DEP to abandon controversial permits for recycling drilling waste
State environmental regulators say they won’t renew a set of controversial research and development permits that allows gas drilling waste to be reused on construction sites.
Proponents say it’s a way to recycle the waste and keep it out of landfills. Critics argue the permits have been used to avoid regulations.
In 2014 Pennsylvania’s Marcellus Shale industry generated more than 2 million tons of waste, known as drill cuttings. It comes from deep underground and can contain naturally occurring radiation, heavy metals, and industrial chemicals. Most of it goes to landfills. However, under these permits, tens of thousands of tons have been placed on already-polluted former industrial sites known as brownfields.
“It’s taking a place that’s bad and making it worse,” says attorney Jordan Yeager, who has represented the environmental group Delaware Riverkeeper in two lawsuits over the matter.
Three companies currently have the permits: driller Range Resources, waste handling company Clean Earth, and a Palmerton industrial site, NJ Zinc LLC. All of them expire March 1, 2017 and will not be renewed.
“They’re misusing a permit that was designed for research and development,” says Yeager, who is currently challenging the NJ Zinc permit. “They’re simply using it for a massive industrial site.”
Delaware Riverkeeper also challenged a Range Resources project that used drill cuttings to build a wellpad in western Pennsylvania. Range touts it as a best management practice and spokesman Matt Pitzarella says the company was pleased with the results.
“The cuttings performed as designed and provided excellent structural stability,” Pitzarella wrote in an email. “However, given the slowdown in industry activity we really couldn’t move forward with additional demonstrations.”
“A science project”
Richard Parrish is president of Impact Environmental Consulting, a New York firm that filed for the NJ Zinc permit.
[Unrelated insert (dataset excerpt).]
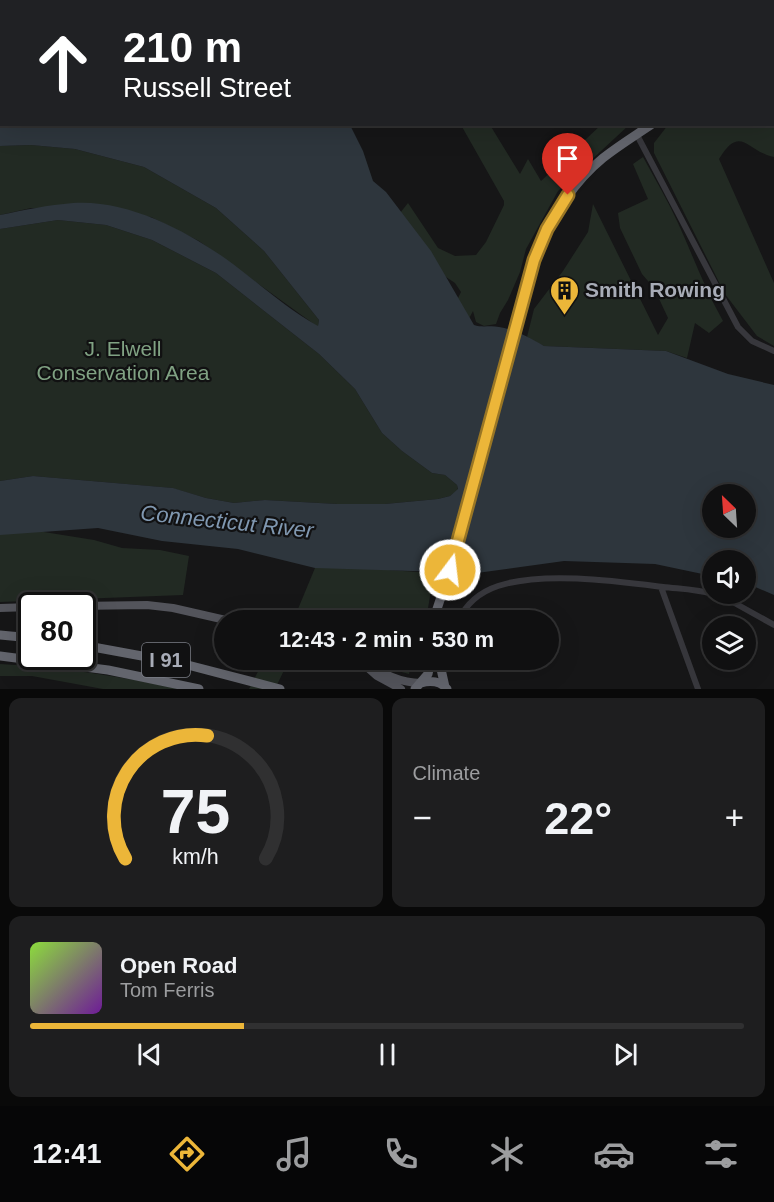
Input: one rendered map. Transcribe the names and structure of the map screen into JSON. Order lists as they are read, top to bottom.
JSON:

Last summer DEP gave approval for 240,000 tons of drill cuttings to be placed on the site annually. It’s intended to be used as a cap on the property, which is the home of a former zinc smelting plant.
The site had already received more than 45,000 tons of drill cuttings from Clean Earth, which processed them by mixing in cement as a drying agent. The developer behind the project hopes to use the property for warehousing or industrial buildings.
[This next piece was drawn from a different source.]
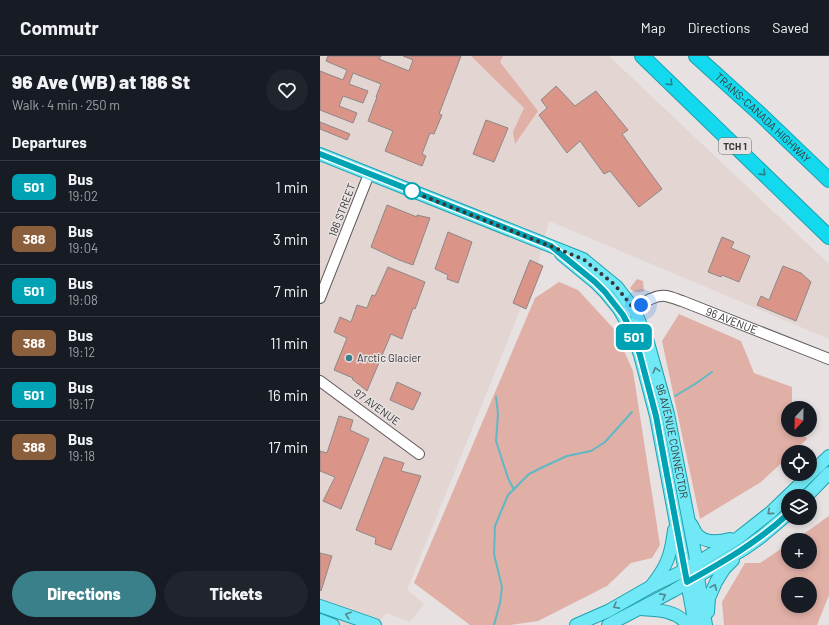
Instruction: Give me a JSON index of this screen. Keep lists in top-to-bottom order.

“It’s not something suitable for building a factory on,” Parrish says of Clean Earth’s product. “We needed better-performing materials. That’s why we stopped accepting it.”
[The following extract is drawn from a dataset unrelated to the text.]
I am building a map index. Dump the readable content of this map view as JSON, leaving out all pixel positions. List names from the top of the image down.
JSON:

The NJ Zinc site hasn’t received any drill cuttings since it cut ties with Clean Earth, due to the overall slowdown in drilling. Parrish also believes the R&D permit has been misused by others.
“People are not using the permit for what it was made for,” he says. “We are genuinely looking to do a science project. I could literally put a college kid in charge of running this for his thesis.”
Parrish says he may file for an extension if he can’t make use of his permit before it expires next year. Clean Earth did not respond to requests to comment.
Lack of transparency
Last year Clean Earth wanted to use nearly 400,000 tons of drill cuttings to expand the runway at the Wellsboro Johnston airport in Tioga County. The site is next to a tributary of the Pine Creek Gorge– one of Pennsylvania’s most pristine waterways. The project sparked a major backlash from locals who raised environmental concerns, and the company later backed out.
Since 2011 Clean Earth has put more than 172,000 tons of drill cuttings on four brownfields around the state: NJ Zinc, Canal Road in Fairless Hills, the former Knight Celotex site in Sunbury, and Hazelton Creek Properties in Hazelton.
DEP officials disagree with the criticism that the permits have been used as a way around waste regulations.
“It’s not an avoidance,” says Ken Reisinger, who heads the department’s Waste, Air, Radiation, and Remediation office. “DEP has always encouraged industries to come up with ways to beneficially reuse waste rather than dispose of it.”
The department requires monitoring and testing of the drill cuttings. Over the past five years, Reisinger says DEP has not seen any “red flags,” aside from one radiation alarm at Clean Earth’s Williamsport facility several years ago.
But he says the permits were not issued in the most transparent way.
“There is a public process, but it’s not very descriptive and it doesn’t really tell the public much of what’s going on,” says Reisinger. “To really comment effectively, they would need to come into the office and dig through an application that is sometimes hundreds of pages thick.”
He says drill cuttings aren’t dangerous, but the department has not yet determined whether these projects are indeed beneficial.
“After we look at the final reports, then we’ll make a determination like, ‘Yeah, this is good idea. Or no, it’s not.”